Exercise prompt: Starting at the line that contains "hangi durumlarda orucu bozup bozmadığını", quote each line exactly through the last line of the entries, both included.

━━━━

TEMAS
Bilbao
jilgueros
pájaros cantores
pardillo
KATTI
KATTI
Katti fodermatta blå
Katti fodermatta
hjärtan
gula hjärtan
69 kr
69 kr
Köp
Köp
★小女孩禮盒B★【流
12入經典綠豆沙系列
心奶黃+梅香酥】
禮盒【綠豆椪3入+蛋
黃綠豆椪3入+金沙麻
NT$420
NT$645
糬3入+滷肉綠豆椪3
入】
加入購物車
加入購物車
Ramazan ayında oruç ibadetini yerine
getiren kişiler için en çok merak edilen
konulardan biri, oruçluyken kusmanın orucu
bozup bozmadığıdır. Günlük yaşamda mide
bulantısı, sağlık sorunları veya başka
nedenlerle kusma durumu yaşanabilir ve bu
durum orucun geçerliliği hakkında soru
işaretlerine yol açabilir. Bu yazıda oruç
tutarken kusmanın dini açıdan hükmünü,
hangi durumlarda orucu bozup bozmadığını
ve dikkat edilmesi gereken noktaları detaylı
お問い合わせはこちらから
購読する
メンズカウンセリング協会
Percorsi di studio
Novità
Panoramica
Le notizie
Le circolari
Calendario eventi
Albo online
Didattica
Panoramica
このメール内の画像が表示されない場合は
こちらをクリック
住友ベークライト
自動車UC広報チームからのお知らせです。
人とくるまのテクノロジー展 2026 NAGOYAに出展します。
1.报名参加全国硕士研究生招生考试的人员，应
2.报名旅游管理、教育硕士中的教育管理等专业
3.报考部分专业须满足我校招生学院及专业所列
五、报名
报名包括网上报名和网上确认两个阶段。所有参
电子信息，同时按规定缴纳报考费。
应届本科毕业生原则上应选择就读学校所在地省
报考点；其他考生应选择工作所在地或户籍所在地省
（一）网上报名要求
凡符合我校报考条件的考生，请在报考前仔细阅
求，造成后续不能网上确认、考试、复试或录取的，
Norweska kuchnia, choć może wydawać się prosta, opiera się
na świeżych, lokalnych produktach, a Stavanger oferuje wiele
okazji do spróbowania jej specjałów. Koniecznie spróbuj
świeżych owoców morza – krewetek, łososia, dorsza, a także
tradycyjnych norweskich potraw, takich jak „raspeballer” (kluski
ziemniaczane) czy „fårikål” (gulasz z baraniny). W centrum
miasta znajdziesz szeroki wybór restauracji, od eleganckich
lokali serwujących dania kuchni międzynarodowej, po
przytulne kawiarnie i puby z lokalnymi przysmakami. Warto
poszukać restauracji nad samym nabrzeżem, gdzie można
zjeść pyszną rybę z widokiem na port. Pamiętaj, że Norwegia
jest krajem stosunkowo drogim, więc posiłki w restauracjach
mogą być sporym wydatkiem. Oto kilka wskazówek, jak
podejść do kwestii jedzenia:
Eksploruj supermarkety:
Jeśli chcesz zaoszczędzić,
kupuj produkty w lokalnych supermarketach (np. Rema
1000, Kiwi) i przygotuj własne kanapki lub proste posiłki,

━━━━

Answer space:
hangi durumlarda orucu bozup bozmadığını
ve dikkat edilmesi gereken noktaları detaylı
お問い合わせはこちらから
購読する
メンズカウンセリング協会
Percorsi di studio
Novità
Panoramica
Le notizie
Le circolari
Calendario eventi
Albo online
Didattica
Panoramica
このメール内の画像が表示されない場合は
こちらをクリック
住友ベークライト
自動車UC広報チームからのお知らせです。
人とくるまのテクノロジー展 2026 NAGOYAに出展します。
1.报名参加全国硕士研究生招生考试的人员，应
2.报名旅游管理、教育硕士中的教育管理等专业
3.报考部分专业须满足我校招生学院及专业所列
五、报名
报名包括网上报名和网上确认两个阶段。所有参
电子信息，同时按规定缴纳报考费。
应届本科毕业生原则上应选择就读学校所在地省
报考点；其他考生应选择工作所在地或户籍所在地省
（一）网上报名要求
凡符合我校报考条件的考生，请在报考前仔细阅
求，造成后续不能网上确认、考试、复试或录取的，
Norweska kuchnia, choć może wydawać się prosta, opiera się
na świeżych, lokalnych produktach, a Stavanger oferuje wiele
okazji do spróbowania jej specjałów. Koniecznie spróbuj
świeżych owoców morza – krewetek, łososia, dorsza, a także
tradycyjnych norweskich potraw, takich jak „raspeballer” (kluski
ziemniaczane) czy „fårikål” (gulasz z baraniny). W centrum
miasta znajdziesz szeroki wybór restauracji, od eleganckich
lokali serwujących dania kuchni międzynarodowej, po
przytulne kawiarnie i puby z lokalnymi przysmakami. Warto
poszukać restauracji nad samym nabrzeżem, gdzie można
zjeść pyszną rybę z widokiem na port. Pamiętaj, że Norwegia
jest krajem stosunkowo drogim, więc posiłki w restauracjach
mogą być sporym wydatkiem. Oto kilka wskazówek, jak
podejść do kwestii jedzenia:
Eksploruj supermarkety:
Jeśli chcesz zaoszczędzić,
kupuj produkty w lokalnych supermarketach (np. Rema
1000, Kiwi) i przygotuj własne kanapki lub proste posiłki,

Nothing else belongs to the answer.